Il était comme un enfant avec ses parents. Ma femme, c’était un peu sa mère, sa confidente. Il posait parfois sa tête sur son épaule. Moi, je crois que, si j’avais été une femme, j’aurais pu tomber amoureux. Ici, il avait l’air chez lui. Il avait l’air lui-même. Nous le découvrions. Il me répétait sans cesse : « Provoque. N’arrête jamais de provoquer. Mais, attention, reste un homme. »

« Cet homme de création, de désordre et d'inspiration avait tout de suite transformé chacun de ses gestes en rituel. Deux fois par jour, il prenait son repas à la même table, sous une verrière qui lui laissait savourer le spectacle d'une nature aimable et domestiquée. Il y buvait un peu de ces bordeaux nobles et somptueux, dont une bouteille restera sur la table de son dernier déjeuner, chez lui, à Paris. » - Paris Match n°2188, 2 mai 1991
« Cet homme de création, de désordre et d’inspiration avait tout de suite transformé chacun de ses gestes en rituel. Deux fois par jour, il prenait son repas à la même table, sous une verrière qui lui laissait savourer le spectacle d’une nature aimable et domestiquée. » © Manuel Litran / Paris Match

« Cet après-midi, j’ai bien travaillé. » On le récupérait vers 7 heures le soir.
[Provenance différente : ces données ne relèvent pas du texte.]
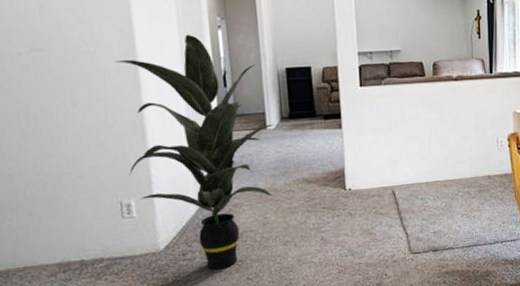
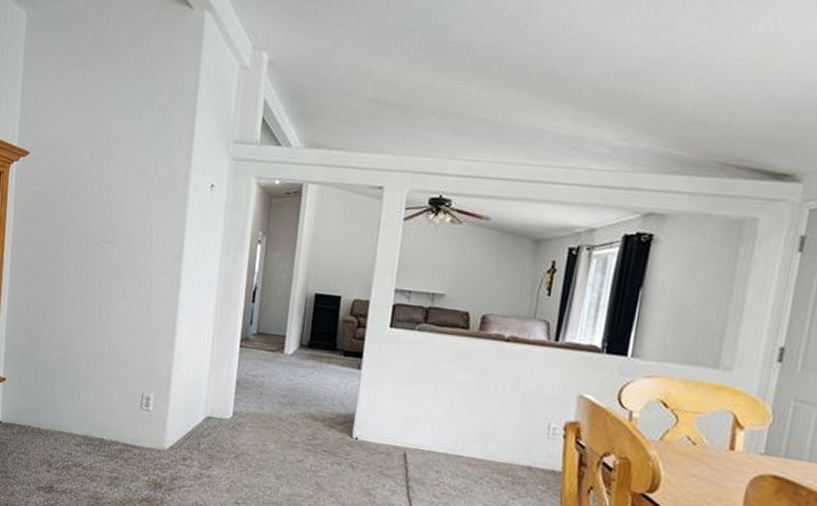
indoor plant: present [115,34,275,270] -> none [154,244,293,485]

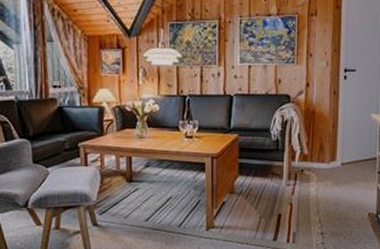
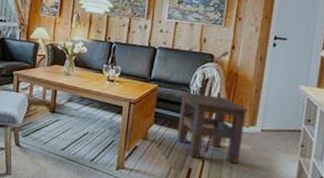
side table: none [263,136,328,203] -> present [177,91,248,164]

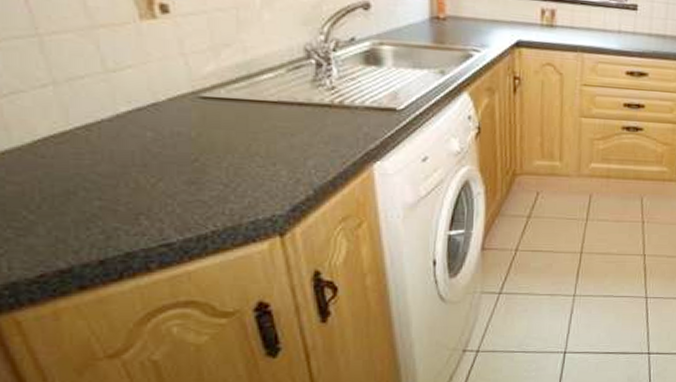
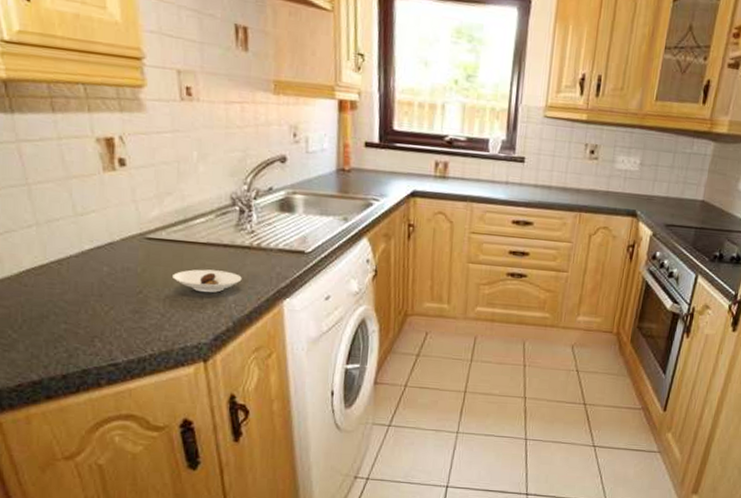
saucer: none [236,131,322,158] -> present [173,269,242,293]

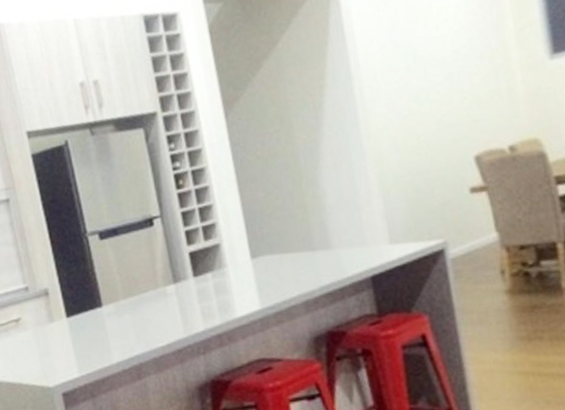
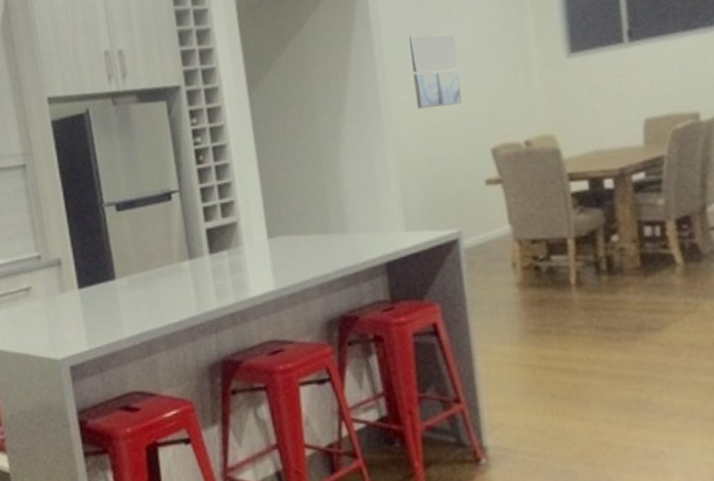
wall art: none [385,42,443,121] -> present [408,33,463,110]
Il s’installait au salon, toujours à la même place. Il écoutait les gens parler ; il prenait parfois quelques notes. Après le dîner, souvent, il se mettait au piano. Il demandait toujours aux gens si ça gênait. Il jouait ses succès et les gens restaient, parfois très tard. Il avait besoin du public, même ici, à Saint-Père sous-Vézelay, 400 habitants. Quand il ne jouait pas, il répétait des histoires drôles, pendant des heures, au coin du feu. Il parlait aussi des femmes, avec pudeur. De ses angoisses de compositeur : il voulait rester au top niveau. Il écoutait du Gershwin, son compositeur préféré. « Patron, me disait-il, écoute cet accord. Jamais je n’arriverai à ça. »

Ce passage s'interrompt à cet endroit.